| WORK TO BE COMPLETED |
From the records below, please return each line that holds the word "Instruments".

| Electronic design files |
[Start of section]

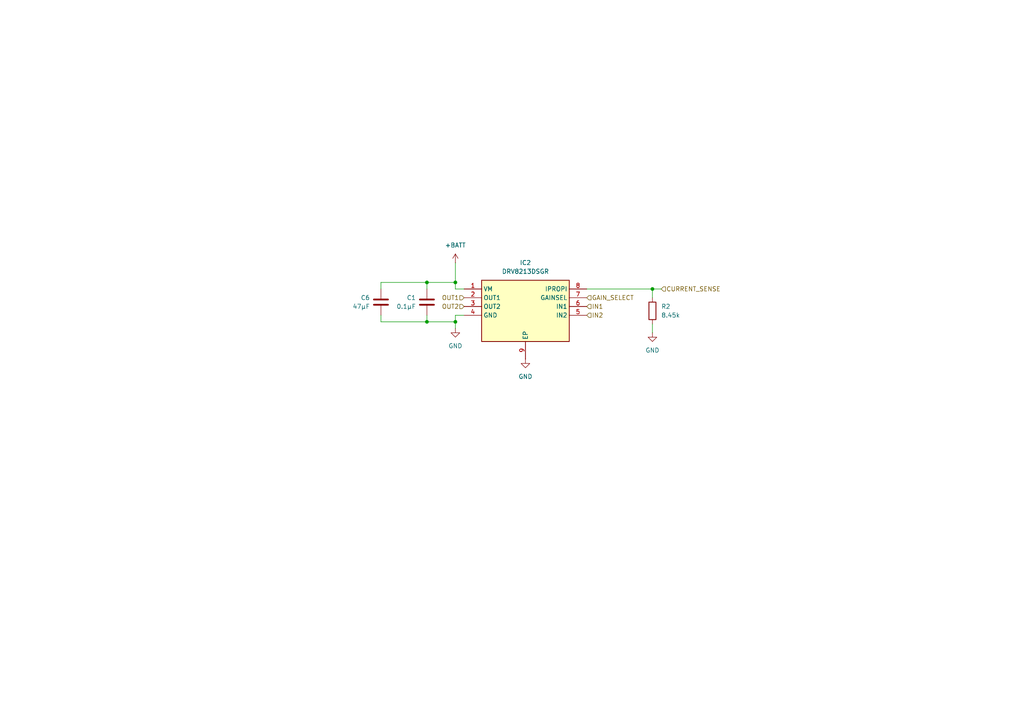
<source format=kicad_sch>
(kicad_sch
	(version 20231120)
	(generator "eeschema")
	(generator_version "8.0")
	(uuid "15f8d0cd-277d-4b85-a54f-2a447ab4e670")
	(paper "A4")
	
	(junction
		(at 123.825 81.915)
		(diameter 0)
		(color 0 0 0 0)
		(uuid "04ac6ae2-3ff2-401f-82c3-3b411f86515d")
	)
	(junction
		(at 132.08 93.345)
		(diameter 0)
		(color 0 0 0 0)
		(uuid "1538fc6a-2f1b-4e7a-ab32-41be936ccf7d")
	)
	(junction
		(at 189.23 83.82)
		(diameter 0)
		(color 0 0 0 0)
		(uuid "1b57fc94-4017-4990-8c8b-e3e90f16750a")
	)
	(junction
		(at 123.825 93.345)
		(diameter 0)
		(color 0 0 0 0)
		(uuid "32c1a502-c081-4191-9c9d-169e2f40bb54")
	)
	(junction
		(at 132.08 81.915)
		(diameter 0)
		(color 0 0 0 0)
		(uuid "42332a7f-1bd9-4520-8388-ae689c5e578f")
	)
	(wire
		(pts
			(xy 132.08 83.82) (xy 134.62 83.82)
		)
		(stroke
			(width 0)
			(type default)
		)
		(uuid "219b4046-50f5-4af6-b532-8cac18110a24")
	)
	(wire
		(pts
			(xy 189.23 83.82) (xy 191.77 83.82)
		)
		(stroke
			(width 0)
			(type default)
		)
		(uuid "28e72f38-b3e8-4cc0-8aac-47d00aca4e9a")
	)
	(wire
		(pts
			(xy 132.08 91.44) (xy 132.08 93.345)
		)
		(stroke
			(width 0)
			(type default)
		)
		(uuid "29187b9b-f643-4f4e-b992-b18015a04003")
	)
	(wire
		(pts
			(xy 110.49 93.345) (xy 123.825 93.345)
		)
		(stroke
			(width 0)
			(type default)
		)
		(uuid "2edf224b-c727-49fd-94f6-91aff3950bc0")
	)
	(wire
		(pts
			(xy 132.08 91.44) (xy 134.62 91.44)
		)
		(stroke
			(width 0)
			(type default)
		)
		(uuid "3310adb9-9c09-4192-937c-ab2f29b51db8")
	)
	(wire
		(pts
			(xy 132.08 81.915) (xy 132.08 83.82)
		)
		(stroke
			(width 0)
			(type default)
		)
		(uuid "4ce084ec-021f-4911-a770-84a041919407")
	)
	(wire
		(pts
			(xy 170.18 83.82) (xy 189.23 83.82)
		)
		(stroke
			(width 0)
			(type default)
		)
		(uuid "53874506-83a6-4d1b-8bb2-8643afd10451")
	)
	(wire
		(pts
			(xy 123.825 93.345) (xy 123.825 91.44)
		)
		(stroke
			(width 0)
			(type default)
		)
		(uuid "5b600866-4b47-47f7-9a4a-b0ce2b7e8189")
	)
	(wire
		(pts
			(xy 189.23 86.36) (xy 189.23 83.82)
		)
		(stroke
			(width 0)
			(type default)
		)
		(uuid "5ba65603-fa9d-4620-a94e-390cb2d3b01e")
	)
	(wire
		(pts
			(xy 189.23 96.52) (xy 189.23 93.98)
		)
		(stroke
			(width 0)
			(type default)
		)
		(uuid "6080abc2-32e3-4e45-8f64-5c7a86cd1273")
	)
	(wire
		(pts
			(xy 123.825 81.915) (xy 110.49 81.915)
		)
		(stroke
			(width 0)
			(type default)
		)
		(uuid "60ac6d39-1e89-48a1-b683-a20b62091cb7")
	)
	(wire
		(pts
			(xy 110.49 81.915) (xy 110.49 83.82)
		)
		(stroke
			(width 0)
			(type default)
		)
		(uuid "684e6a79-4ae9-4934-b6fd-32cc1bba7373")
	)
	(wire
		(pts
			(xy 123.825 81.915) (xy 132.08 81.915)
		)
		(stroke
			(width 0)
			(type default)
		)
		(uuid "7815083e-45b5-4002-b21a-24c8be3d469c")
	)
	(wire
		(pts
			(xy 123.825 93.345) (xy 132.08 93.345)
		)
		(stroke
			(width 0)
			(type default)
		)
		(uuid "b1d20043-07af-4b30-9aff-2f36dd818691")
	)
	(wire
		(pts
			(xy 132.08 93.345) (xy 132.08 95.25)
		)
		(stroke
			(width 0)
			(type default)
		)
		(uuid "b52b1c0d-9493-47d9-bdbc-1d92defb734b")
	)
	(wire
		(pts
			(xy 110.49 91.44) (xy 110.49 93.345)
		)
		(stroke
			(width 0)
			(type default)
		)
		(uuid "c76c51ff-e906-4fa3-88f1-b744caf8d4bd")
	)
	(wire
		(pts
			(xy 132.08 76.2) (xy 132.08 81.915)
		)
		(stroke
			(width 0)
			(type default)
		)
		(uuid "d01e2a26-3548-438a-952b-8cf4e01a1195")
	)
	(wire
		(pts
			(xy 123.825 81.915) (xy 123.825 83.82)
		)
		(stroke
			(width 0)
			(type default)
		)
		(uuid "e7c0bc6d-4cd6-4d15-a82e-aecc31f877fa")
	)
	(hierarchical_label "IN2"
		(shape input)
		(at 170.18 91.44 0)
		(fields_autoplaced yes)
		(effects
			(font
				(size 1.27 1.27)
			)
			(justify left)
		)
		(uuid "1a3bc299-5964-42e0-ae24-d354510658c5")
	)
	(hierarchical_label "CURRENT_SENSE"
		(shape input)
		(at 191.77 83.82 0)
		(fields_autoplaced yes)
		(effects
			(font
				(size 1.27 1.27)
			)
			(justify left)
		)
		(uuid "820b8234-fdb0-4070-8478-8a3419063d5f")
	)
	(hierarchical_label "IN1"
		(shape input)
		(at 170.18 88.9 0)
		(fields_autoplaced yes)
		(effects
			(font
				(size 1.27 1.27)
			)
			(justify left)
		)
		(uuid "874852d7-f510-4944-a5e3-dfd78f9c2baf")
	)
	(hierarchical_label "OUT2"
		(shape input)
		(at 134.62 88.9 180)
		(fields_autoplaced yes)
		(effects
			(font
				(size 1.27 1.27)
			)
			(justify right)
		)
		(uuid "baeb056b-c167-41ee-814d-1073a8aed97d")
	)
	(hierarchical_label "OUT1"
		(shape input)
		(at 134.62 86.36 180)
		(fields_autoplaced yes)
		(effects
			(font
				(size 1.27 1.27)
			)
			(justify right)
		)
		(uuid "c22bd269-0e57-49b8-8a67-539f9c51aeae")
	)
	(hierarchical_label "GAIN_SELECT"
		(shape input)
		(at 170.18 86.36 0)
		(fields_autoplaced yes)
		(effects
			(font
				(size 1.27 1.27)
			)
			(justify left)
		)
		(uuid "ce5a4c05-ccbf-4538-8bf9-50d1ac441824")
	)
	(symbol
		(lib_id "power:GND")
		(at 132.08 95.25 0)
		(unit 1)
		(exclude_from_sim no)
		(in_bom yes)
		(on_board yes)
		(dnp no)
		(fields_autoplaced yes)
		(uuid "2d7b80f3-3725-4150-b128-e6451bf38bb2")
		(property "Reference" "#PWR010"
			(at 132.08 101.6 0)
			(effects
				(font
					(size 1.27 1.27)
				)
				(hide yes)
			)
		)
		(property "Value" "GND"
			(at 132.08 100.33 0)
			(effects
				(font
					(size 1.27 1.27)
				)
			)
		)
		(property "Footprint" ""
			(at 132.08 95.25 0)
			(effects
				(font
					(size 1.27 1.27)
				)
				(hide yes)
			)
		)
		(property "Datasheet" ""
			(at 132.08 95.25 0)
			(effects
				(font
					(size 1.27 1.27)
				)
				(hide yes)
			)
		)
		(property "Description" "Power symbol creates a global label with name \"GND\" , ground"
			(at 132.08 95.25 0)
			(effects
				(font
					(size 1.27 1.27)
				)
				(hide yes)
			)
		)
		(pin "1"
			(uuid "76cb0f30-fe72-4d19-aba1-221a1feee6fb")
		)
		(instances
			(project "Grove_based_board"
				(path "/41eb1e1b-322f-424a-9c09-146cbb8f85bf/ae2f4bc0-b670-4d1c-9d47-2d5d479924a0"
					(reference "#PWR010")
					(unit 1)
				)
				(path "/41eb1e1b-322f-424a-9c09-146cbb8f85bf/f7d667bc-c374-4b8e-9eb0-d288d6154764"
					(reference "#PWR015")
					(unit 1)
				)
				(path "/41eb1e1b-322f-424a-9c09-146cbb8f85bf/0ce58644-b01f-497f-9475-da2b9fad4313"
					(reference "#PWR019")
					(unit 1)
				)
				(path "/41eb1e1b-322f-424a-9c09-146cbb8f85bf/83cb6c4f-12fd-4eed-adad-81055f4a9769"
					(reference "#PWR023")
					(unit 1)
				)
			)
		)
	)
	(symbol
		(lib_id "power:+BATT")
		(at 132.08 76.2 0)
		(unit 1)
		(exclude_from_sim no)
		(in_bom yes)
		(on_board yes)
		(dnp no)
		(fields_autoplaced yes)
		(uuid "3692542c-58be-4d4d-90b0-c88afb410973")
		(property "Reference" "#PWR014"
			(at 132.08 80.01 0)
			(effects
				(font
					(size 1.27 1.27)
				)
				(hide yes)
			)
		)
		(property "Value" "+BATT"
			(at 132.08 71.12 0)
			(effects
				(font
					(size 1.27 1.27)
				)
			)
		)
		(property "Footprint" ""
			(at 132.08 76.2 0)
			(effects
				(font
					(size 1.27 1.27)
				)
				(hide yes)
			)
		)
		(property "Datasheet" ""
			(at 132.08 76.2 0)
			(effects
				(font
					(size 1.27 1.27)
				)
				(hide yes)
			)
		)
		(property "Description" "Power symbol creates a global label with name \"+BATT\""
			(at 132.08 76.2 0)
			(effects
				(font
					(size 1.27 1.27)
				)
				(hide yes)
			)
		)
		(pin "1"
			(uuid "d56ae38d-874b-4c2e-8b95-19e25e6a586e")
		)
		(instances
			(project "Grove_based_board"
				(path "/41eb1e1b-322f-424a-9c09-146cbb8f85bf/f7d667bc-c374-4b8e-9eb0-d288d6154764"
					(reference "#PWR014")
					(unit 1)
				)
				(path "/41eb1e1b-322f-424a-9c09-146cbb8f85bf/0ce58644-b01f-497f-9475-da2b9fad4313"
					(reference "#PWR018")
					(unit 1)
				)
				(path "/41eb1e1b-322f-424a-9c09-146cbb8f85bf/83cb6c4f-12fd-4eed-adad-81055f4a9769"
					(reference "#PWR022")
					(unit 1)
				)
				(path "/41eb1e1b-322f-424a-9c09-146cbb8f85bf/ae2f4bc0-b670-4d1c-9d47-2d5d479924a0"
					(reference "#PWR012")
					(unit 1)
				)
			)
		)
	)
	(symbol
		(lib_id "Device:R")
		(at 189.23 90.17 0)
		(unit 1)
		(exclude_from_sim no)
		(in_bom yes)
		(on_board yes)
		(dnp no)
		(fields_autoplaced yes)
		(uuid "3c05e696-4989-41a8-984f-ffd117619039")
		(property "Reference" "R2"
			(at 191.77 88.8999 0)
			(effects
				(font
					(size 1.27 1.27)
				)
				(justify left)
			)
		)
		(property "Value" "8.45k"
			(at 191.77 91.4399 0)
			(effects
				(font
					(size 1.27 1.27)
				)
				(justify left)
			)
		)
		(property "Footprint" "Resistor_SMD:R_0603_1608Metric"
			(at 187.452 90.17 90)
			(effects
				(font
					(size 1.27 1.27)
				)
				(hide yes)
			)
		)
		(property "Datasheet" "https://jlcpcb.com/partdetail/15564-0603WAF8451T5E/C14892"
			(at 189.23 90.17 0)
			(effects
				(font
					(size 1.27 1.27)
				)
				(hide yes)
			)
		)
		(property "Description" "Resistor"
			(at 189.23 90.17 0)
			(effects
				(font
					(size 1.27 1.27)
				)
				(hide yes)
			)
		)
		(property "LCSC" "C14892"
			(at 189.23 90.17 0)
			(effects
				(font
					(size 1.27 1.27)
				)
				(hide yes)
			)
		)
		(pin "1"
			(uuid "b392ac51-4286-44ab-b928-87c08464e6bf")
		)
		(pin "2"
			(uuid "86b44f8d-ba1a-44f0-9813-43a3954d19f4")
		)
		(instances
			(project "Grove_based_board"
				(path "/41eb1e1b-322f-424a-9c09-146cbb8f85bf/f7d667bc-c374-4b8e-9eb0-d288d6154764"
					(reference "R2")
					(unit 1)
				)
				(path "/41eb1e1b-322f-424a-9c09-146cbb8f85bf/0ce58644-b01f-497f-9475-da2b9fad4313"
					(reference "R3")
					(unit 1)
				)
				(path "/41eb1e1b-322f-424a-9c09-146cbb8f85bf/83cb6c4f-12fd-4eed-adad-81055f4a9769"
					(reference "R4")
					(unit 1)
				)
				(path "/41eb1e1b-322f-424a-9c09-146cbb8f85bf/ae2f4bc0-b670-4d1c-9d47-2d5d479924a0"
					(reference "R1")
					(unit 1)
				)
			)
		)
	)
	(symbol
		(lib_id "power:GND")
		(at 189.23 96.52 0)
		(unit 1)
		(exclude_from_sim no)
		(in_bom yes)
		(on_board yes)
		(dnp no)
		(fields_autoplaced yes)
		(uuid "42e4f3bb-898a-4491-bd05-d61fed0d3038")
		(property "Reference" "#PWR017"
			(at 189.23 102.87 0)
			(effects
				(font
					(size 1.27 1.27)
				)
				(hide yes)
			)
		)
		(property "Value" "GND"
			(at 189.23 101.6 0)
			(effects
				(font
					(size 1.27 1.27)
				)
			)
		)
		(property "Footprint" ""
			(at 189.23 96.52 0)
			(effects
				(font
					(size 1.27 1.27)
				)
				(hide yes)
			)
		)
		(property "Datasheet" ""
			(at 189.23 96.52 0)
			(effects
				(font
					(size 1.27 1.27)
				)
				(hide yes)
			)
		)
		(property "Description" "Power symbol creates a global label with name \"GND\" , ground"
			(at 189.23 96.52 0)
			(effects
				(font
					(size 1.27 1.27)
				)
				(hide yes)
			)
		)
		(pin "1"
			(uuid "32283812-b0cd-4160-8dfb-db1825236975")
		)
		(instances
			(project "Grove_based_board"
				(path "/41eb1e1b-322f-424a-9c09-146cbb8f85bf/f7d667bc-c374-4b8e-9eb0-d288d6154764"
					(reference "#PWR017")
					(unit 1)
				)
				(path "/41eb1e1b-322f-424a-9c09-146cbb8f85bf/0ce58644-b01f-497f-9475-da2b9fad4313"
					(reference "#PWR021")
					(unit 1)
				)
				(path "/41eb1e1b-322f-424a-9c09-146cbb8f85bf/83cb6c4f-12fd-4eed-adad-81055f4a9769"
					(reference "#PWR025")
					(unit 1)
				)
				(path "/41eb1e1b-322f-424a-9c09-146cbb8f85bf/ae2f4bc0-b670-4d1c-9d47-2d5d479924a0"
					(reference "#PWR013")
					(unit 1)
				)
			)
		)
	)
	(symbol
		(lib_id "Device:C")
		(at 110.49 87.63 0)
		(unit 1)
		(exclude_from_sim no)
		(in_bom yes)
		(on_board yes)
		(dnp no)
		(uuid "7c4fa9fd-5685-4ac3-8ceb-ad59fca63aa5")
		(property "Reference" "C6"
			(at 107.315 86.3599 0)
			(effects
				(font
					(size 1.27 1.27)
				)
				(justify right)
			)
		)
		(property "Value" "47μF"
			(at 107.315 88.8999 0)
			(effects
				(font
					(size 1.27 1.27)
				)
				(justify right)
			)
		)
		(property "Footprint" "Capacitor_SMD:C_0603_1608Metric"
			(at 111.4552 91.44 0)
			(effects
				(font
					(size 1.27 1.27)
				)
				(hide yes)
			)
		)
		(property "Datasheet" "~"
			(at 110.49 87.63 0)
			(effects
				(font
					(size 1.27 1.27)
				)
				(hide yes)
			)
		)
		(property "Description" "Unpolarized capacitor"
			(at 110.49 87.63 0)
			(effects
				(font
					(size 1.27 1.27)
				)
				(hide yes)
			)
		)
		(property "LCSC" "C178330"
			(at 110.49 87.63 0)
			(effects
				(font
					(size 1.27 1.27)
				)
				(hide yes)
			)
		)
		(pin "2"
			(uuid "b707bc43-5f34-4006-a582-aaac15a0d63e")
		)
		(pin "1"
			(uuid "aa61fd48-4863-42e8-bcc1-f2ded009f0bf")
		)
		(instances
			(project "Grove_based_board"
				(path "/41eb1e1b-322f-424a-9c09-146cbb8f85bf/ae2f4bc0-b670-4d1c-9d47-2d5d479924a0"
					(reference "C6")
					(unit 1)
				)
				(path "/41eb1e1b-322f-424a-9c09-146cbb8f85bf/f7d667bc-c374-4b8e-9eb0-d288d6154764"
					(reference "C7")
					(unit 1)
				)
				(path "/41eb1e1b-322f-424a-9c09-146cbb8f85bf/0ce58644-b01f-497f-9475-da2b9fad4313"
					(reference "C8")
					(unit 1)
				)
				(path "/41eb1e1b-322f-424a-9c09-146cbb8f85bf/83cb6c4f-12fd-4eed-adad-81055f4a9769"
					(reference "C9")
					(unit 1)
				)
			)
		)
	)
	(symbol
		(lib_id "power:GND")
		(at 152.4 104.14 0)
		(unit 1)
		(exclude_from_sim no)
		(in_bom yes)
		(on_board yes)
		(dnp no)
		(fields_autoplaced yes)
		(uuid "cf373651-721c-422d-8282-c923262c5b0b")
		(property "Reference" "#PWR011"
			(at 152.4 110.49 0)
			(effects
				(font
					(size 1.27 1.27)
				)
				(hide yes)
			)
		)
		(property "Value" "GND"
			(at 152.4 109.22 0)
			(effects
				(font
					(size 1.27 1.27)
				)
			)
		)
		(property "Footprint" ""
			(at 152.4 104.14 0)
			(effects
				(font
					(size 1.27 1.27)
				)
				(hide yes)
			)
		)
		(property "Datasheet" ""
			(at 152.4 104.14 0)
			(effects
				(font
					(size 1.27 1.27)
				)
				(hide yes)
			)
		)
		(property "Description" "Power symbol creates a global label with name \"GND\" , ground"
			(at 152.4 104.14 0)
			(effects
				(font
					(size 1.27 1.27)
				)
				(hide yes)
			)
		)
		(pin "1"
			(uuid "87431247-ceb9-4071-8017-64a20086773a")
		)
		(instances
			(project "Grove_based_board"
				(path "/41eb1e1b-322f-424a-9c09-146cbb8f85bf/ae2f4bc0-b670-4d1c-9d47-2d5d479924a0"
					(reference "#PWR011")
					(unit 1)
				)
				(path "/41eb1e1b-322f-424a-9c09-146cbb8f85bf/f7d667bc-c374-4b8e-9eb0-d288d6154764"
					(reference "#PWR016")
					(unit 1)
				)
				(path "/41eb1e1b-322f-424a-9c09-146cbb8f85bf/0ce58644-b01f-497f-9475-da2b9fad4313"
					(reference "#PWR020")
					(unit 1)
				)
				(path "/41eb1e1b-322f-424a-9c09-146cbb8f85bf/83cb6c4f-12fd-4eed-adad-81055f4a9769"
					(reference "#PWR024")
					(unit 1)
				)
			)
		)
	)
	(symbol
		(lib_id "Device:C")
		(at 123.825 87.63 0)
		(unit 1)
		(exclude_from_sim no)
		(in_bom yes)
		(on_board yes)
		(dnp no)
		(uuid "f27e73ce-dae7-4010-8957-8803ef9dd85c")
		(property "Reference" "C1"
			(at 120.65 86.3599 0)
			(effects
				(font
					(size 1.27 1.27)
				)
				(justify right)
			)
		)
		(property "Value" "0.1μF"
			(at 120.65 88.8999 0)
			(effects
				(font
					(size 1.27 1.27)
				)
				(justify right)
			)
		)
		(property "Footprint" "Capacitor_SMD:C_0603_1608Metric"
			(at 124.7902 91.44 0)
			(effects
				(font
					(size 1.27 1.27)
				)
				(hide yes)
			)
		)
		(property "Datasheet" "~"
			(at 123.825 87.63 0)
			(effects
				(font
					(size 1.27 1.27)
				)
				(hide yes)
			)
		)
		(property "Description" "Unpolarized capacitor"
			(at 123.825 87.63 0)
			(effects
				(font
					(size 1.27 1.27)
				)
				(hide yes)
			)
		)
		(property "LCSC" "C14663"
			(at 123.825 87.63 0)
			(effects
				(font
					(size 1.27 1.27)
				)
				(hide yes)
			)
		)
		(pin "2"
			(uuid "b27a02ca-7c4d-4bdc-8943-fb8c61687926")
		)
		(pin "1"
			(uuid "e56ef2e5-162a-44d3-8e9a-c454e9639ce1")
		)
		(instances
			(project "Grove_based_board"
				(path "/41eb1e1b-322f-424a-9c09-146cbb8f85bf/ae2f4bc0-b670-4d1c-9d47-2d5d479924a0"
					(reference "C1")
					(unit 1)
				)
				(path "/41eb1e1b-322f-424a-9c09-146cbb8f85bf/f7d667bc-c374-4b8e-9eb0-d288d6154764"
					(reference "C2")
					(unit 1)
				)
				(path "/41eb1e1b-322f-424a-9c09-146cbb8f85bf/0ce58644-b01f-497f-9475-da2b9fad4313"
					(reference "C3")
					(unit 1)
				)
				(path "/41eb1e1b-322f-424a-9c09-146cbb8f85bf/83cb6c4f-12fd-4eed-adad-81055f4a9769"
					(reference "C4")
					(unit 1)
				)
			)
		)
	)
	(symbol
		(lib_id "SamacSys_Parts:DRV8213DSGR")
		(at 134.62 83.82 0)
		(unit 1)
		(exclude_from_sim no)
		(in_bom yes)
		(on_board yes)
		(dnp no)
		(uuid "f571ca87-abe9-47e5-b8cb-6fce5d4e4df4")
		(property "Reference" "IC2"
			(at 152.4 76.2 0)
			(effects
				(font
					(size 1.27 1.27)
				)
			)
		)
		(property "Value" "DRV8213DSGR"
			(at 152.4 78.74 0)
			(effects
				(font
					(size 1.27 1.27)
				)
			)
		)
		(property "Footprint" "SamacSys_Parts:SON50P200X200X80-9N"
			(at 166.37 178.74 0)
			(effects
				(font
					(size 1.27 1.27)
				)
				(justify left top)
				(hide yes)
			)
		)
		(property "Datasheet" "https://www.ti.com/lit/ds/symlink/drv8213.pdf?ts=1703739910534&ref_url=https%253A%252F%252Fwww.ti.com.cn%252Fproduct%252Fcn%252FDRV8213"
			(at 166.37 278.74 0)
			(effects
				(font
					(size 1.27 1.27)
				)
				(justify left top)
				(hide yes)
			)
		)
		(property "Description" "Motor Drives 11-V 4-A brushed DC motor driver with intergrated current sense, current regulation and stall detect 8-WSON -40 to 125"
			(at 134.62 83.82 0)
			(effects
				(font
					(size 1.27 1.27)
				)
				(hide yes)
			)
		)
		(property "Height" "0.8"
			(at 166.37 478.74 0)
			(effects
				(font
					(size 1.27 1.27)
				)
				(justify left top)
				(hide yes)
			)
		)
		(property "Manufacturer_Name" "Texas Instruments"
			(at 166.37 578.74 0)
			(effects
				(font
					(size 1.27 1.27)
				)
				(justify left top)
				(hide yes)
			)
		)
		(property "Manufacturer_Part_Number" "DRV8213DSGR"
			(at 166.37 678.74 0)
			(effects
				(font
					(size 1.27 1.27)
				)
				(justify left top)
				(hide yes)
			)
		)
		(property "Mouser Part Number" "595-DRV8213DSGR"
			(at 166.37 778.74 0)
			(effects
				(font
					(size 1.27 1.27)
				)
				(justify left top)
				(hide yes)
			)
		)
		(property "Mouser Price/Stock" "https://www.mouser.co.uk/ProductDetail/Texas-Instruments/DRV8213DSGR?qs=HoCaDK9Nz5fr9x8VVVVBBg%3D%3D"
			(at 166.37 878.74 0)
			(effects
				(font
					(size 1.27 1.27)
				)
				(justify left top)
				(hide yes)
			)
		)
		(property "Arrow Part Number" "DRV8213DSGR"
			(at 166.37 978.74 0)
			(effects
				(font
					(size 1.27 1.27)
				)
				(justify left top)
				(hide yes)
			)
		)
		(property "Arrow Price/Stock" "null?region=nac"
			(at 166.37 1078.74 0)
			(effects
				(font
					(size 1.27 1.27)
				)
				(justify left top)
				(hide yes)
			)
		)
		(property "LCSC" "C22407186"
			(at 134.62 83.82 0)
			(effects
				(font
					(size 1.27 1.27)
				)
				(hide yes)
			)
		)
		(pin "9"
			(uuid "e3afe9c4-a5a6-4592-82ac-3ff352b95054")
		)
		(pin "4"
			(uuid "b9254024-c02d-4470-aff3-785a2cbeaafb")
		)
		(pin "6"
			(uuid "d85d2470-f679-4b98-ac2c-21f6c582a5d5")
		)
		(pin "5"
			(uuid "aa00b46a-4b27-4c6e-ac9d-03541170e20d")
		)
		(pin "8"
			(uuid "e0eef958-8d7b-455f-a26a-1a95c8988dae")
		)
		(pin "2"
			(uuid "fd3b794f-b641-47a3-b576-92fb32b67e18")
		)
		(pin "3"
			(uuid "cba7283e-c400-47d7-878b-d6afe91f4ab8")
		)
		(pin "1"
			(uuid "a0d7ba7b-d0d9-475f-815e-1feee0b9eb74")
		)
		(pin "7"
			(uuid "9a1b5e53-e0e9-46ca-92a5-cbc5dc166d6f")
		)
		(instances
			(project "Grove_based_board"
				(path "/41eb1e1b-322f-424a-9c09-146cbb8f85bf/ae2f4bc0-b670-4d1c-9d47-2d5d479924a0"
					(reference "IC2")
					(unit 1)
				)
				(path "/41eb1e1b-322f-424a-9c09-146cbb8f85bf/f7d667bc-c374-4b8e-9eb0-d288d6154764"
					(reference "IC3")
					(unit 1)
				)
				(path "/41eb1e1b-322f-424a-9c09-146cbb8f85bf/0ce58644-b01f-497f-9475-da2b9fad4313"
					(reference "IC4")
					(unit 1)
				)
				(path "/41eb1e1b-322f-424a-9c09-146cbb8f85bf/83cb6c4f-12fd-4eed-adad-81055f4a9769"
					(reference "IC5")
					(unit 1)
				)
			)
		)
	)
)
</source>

[End of section]

| RESULT BELOW |
		(property "Manufacturer_Name" "Texas Instruments"
		(property "Mouser Price/Stock" "https://www.mouser.co.uk/ProductDetail/Texas-Instruments/DRV8213DSGR?qs=HoCaDK9Nz5fr9x8VVVVBBg%3D%3D"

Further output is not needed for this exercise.